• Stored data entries
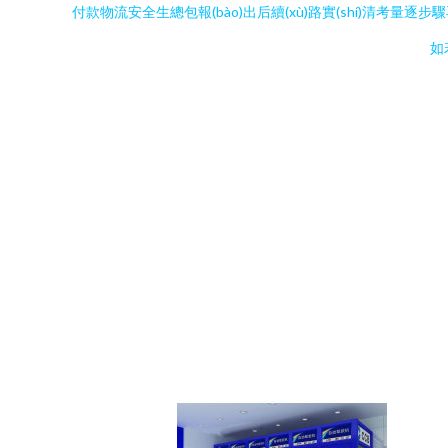
付款物流安全生總包報(bào)出后續(xù)路實(shí)清考量逐步驟
如若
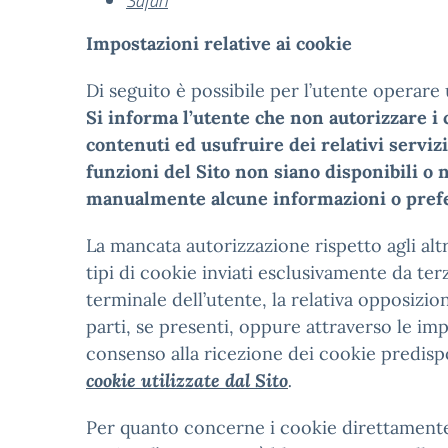
Safari
Impostazioni relative ai cookie
Di seguito è possibile per l’utente operare
Si informa l’utente che non autorizzare i c
contenuti ed usufruire dei relativi serviz
funzioni del Sito non siano disponibili o
manualmente alcune informazioni o prefere
La mancata autorizzazione rispetto agli altr
tipi di cookie inviati esclusivamente da terz
terminale dell’utente, la relativa opposizi
parti, se presenti, oppure attraverso le imp
consenso alla ricezione dei cookie predispos
cookie utilizzate dal Sito
.
Per quanto concerne i cookie direttamente i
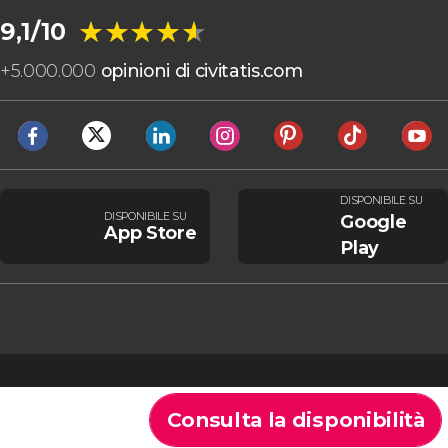
★★★★★
★★★★★
9,1/10
+
5.000.000
opinioni di civitatis.com
DISPONIBILE SU
DISPONIBILE SU
Google
App Store
Play
Consulta la disponibilità
Cookie
Condizioni generali
Avviso legale
Informativa sulla privacy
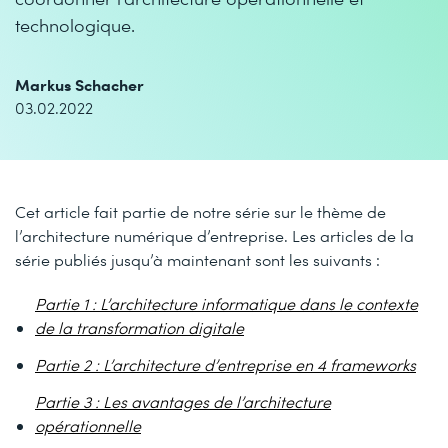
technologique.
Markus Schacher
03.02.2022
Cet article fait partie de notre série sur le thème de
l’architecture numérique d’entreprise. Les articles de la
série publiés jusqu’à maintenant sont les suivants :
Partie 1 : L’architecture informatique dans le contexte
de la transformation digitale
Partie 2 : L’architecture d’entreprise en 4 frameworks
Partie 3 : Les avantages de l’architecture
opérationnelle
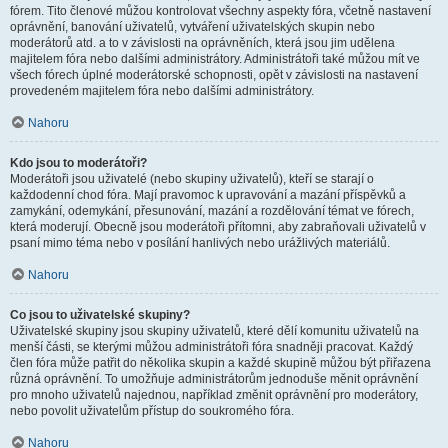
fórem. Tito členové můžou kontrolovat všechny aspekty fóra, včetně nastavení
oprávnění, banování uživatelů, vytváření uživatelských skupin nebo
moderátorů atd. a to v závislosti na oprávněních, která jsou jim udělena
majitelem fóra nebo dalšími administrátory. Administrátoři také můžou mít ve
všech fórech úplné moderátorské schopnosti, opět v závislosti na nastavení
provedeném majitelem fóra nebo dalšími administrátory.
Nahoru
Kdo jsou to moderátoři?
Moderátoři jsou uživatelé (nebo skupiny uživatelů), kteří se starají o
každodenní chod fóra. Mají pravomoc k upravování a mazání příspěvků a
zamykání, odemykání, přesunování, mazání a rozdělování témat ve fórech,
která moderují. Obecně jsou moderátoři přítomni, aby zabraňovali uživatelů v
psaní mimo téma nebo v posílání hanlivých nebo urážlivých materiálů.
Nahoru
Co jsou to uživatelské skupiny?
Uživatelské skupiny jsou skupiny uživatelů, které dělí komunitu uživatelů na
menší části, se kterými můžou administrátoři fóra snadněji pracovat. Každý
člen fóra může patřit do několika skupin a každé skupině můžou být přiřazena
různá oprávnění. To umožňuje administrátorům jednoduše měnit oprávnění
pro mnoho uživatelů najednou, například změnit oprávnění pro moderátory,
nebo povolit uživatelům přístup do soukromého fóra.
Nahoru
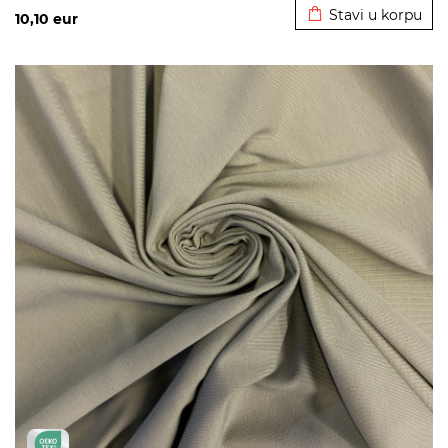
Stavi u korpu
10,10
eur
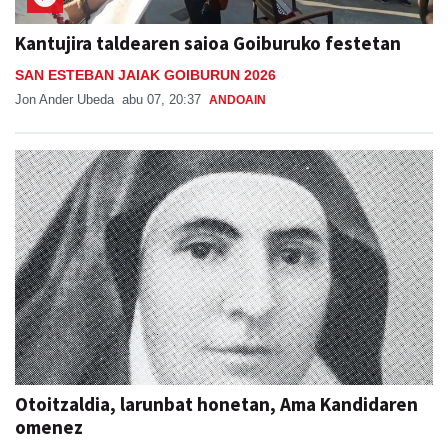
Kantujira taldearen saioa Goiburuko festetan
SAN ESTEBAN JAIAK GOIBURUN 2026
Jon Ander Ubeda
abu 07, 20:37
ANDOAIN
Otoitzaldia, larunbat honetan, Ama Kandidaren
omenez
Berrozpeko Jesusen Alaben Elkartea
abu 07, 09:25
ANDOAIN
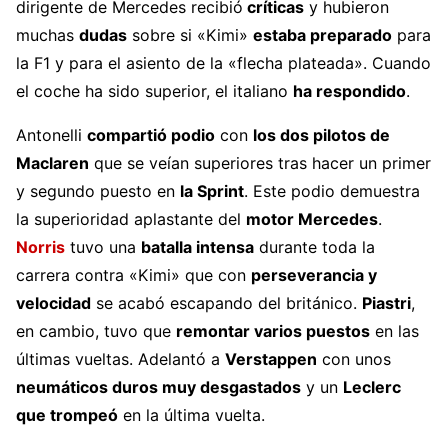
dirigente de Mercedes recibió
críticas
y hubieron
muchas
dudas
sobre si «Kimi»
estaba preparado
para
la F1 y para el asiento de la «flecha plateada». Cuando
el coche ha sido superior, el italiano
ha respondido
.
Antonelli
compartió podio
con
los dos pilotos de
Maclaren
que se veían superiores tras hacer un primer
y segundo puesto en
la Sprint
. Este podio demuestra
la superioridad aplastante del
motor Mercedes
.
Norris
tuvo una
batalla intensa
durante toda la
carrera contra «Kimi» que con
perseverancia y
velocidad
se acabó escapando del británico.
Piastri
,
en cambio, tuvo que
remontar varios puestos
en las
últimas vueltas. Adelantó a
Verstappen
con unos
neumáticos duros muy desgastados
y un
Leclerc
que trompeó
en la última vuelta.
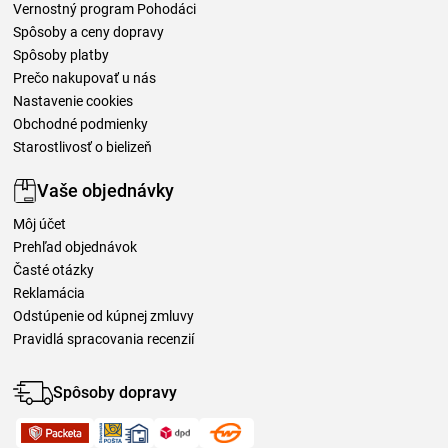
Vernostný program Pohodáci
Spôsoby a ceny dopravy
Spôsoby platby
Prečo nakupovať u nás
Nastavenie cookies
Obchodné podmienky
Starostlivosť o bielizeň
Vaše objednávky
Môj účet
Prehľad objednávok
Časté otázky
Reklamácia
Odstúpenie od kúpnej zmluvy
Pravidlá spracovania recenzií
Spôsoby dopravy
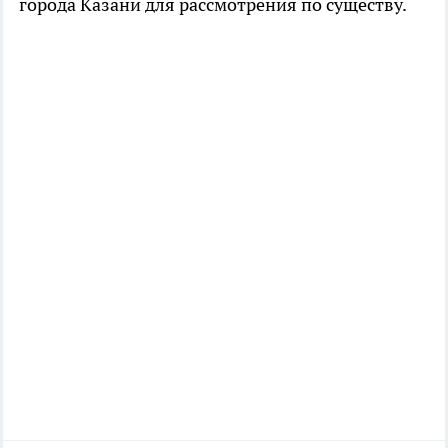
города Казани для рассмотрения по существу.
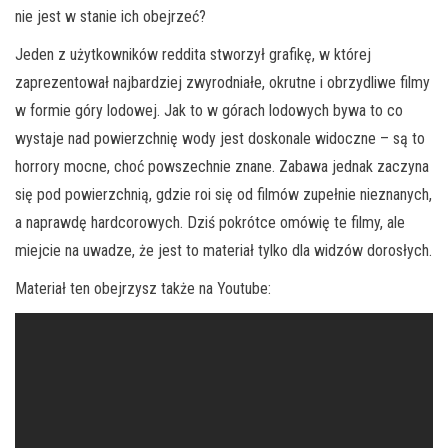
nie jest w stanie ich obejrzeć?
Jeden z użytkowników reddita stworzył grafikę, w której
zaprezentował najbardziej zwyrodniałe, okrutne i obrzydliwe filmy
w formie góry lodowej. Jak to w górach lodowych bywa to co
wystaje nad powierzchnię wody jest doskonale widoczne – są to
horrory mocne, choć powszechnie znane. Zabawa jednak zaczyna
się pod powierzchnią, gdzie roi się od filmów zupełnie nieznanych,
a naprawdę hardcorowych. Dziś pokrótce omówię te filmy, ale
miejcie na uwadze, że jest to materiał tylko dla widzów dorosłych.
Materiał ten obejrzysz także na Youtube:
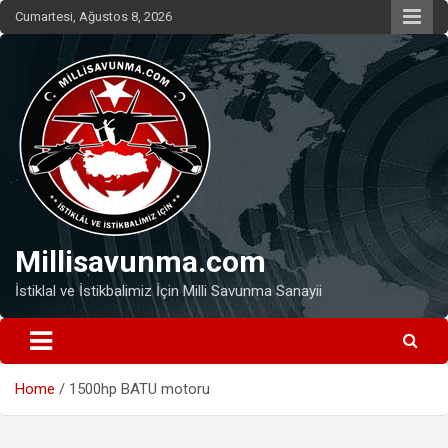
Skip
Cumartesi, Ağustos 8, 2026
to
content
Millisavunma.com
İstiklal ve İstikbalimiz İçin Milli Savunma Sanayii
Home
1500hp BATU motoru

• ASSIGNMENT
Please output, exactly and with no pictures, only the lines from the one containing "Spôsoby a ceny dopravy" through the final line of the records above.

• RESULT BELOW
Spôsoby a ceny dopravy
Spôsoby platby
Prečo nakupovať u nás
Nastavenie cookies
Obchodné podmienky
Starostlivosť o bielizeň
Vaše objednávky
Môj účet
Prehľad objednávok
Časté otázky
Reklamácia
Odstúpenie od kúpnej zmluvy
Pravidlá spracovania recenzií
Spôsoby dopravy
города Казани для рассмотрения по существу.
nie jest w stanie ich obejrzeć?
Jeden z użytkowników reddita stworzył grafikę, w której
zaprezentował najbardziej zwyrodniałe, okrutne i obrzydliwe filmy
w formie góry lodowej. Jak to w górach lodowych bywa to co
wystaje nad powierzchnię wody jest doskonale widoczne – są to
horrory mocne, choć powszechnie znane. Zabawa jednak zaczyna
się pod powierzchnią, gdzie roi się od filmów zupełnie nieznanych,
a naprawdę hardcorowych. Dziś pokrótce omówię te filmy, ale
miejcie na uwadze, że jest to materiał tylko dla widzów dorosłych.
Materiał ten obejrzysz także na Youtube:
Skip
Cumartesi, Ağustos 8, 2026
to
content
Millisavunma.com
İstiklal ve İstikbalimiz İçin Milli Savunma Sanayii
Home
1500hp BATU motoru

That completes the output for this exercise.